In the 2018 midterm elections, many suburban voters shifted their allegiance away from the GOP over the child separation crisis along the border, Noorani said.
“In 2018, it was a losing issue for [Trump’s] voters,” he said, likely the reason the GOP has tried to keep it out of the political limelight.
But the Biden campaign has tried to inject the child separation issue as well as the Deferred Action for Childhood Arrivals program into the campaign, he added.
Alex Nowrasteh of the Cato Institute said the Trump administration has signaled in recent weeks it would continue — and likely expand — the set of generally repressive immigration policies it has had in place since the president took office in 2017.
Nowrasteh pointed to last week’s NBC interview in which Stephen Miller, a senior advisor to the president, laid out a grim set of priorities if Trump is reelected.
Outlawing sanctuary cities, expanding travel bans, placing new limits on work visas and limiting the granting of asylum would be high on the list of things to accomplish in a second term, Miller said.
Blocking those moves would be difficult, Nowrasteh said.
“We don’t see many practical limits, legally, as the law currently stands on the president’s ability to cut legal immigration. It’s a very worrisome environment with very few legal checks.”
DACA recipient and immigration advocate Juan Escalante said attacks on DACA have been consistent since 2016. But that under a continued Trump administration, it’s possible it would not simply try to end DACA, but use it as a “bargaining chip” in negotiations with Congress over other unrelated policy issues.
With Biden, he said, there are many unknowns how he would proceed on immigration.
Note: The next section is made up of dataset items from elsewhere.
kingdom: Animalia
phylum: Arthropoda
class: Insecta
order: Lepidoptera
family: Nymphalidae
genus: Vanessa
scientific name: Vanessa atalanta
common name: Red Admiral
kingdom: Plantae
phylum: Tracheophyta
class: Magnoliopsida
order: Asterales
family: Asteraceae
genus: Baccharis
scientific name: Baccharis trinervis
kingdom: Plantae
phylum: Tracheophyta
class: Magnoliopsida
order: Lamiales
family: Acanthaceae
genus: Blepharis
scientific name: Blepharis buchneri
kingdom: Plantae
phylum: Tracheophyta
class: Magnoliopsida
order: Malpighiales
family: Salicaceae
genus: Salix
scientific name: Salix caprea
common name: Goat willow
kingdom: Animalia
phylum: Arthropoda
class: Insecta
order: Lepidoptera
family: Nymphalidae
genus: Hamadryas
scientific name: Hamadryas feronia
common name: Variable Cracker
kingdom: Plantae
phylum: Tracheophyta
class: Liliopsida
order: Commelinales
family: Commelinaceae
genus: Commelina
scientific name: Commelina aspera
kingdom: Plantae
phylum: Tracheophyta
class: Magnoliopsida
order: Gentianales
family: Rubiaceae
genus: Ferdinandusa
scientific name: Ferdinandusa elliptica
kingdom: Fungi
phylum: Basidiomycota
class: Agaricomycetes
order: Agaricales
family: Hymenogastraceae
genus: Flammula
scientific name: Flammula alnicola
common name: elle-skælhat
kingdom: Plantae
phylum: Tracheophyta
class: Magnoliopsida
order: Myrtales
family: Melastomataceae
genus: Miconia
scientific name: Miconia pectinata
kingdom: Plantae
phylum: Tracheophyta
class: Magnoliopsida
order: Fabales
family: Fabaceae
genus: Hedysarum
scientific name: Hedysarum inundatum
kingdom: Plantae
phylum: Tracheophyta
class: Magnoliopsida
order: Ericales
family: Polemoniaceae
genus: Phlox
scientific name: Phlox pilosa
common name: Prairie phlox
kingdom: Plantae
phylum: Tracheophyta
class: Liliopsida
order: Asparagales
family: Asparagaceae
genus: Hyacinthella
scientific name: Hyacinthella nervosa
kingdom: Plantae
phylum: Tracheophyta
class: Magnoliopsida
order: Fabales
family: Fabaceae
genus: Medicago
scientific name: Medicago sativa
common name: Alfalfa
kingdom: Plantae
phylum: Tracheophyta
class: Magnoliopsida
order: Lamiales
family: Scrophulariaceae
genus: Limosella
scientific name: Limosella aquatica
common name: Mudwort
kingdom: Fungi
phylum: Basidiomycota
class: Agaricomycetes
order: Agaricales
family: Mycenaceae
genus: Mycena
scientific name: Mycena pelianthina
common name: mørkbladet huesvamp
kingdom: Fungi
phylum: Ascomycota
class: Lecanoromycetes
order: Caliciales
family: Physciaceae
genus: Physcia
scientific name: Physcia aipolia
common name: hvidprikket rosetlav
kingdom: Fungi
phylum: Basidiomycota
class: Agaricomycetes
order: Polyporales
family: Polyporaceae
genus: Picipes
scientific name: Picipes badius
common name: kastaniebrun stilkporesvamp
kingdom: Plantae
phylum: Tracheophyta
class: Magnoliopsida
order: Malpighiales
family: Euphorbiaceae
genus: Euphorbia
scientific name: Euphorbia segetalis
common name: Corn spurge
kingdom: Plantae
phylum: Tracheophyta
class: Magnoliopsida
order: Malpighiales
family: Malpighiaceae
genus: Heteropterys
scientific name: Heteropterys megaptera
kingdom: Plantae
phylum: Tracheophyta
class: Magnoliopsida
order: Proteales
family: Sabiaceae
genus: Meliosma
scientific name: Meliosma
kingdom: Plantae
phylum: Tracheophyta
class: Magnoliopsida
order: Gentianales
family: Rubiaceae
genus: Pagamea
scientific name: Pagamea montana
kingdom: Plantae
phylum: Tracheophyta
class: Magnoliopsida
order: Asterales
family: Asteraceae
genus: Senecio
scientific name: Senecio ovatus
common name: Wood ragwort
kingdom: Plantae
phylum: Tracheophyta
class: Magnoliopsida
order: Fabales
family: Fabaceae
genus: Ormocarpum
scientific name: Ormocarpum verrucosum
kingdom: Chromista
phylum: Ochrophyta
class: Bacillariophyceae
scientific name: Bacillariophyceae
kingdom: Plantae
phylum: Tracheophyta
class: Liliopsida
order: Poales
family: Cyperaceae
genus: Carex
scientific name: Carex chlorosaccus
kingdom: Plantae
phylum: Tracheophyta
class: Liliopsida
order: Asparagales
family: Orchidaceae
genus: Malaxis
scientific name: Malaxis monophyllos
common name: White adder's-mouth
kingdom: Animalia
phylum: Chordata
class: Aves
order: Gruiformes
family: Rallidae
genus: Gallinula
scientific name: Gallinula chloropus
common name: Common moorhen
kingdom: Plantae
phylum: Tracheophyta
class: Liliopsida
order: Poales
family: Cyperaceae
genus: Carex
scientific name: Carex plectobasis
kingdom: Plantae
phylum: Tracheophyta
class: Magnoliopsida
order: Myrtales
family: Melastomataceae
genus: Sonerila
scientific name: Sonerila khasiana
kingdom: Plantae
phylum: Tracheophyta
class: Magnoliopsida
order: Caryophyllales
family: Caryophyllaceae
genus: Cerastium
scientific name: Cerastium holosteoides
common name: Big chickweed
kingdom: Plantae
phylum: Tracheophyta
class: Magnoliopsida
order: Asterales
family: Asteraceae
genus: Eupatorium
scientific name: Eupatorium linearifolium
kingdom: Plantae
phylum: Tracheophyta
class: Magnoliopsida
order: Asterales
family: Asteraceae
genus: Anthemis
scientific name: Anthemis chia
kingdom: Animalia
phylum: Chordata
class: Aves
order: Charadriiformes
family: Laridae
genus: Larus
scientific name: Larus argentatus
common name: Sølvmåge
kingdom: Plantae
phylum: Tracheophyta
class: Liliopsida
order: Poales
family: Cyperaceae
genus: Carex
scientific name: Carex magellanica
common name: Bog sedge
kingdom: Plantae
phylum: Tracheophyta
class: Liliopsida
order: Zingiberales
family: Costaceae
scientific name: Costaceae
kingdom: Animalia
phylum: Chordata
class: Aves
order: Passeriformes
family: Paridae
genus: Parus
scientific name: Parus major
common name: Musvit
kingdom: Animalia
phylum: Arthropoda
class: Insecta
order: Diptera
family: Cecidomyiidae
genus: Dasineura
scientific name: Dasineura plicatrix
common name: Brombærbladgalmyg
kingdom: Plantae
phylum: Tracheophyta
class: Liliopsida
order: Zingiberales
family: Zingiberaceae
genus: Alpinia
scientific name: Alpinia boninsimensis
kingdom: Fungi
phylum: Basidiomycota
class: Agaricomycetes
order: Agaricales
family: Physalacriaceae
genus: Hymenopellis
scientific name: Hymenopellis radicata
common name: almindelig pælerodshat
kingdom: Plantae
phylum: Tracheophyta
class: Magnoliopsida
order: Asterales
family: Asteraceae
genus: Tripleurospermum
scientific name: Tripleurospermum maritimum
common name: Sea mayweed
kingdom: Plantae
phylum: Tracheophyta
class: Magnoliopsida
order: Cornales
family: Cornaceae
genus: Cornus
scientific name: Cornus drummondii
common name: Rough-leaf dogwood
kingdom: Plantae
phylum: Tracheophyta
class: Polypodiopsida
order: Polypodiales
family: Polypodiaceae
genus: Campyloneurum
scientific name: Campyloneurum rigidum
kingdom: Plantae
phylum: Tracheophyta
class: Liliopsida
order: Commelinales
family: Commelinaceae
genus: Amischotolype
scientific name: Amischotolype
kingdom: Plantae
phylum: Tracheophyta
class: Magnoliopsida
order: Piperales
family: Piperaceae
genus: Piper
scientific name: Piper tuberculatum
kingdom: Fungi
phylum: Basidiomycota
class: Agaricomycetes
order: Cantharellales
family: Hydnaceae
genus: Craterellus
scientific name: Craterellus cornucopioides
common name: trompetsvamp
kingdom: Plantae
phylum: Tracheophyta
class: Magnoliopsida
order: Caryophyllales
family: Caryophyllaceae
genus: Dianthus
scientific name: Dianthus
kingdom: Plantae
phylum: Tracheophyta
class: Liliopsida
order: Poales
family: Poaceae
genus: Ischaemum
But Biden has indicated he would continue the DACA program. As helpful at that would be, Escalate said, it wouldn’t preclude additional legal challenges from opponents in states where attorneys general have been given the green light to try to end DACA.
“Only time will tell what a Biden administration would ultimately end up doing. But the contrast couldn’t be more clear,” Escalante said.
The speakers also expressed concern over what could happen even if Biden is elected.
The president and current House and Senate remain in office until January and could issue a number of executive orders and changes in immigration regulations.
“But the thing to keep in mind is it takes a while to craft executive orders and regulations in a way that pass muster,” Nowrasteh said.
He pointed out that it took the administration three attempts to get the travel ban past the courts.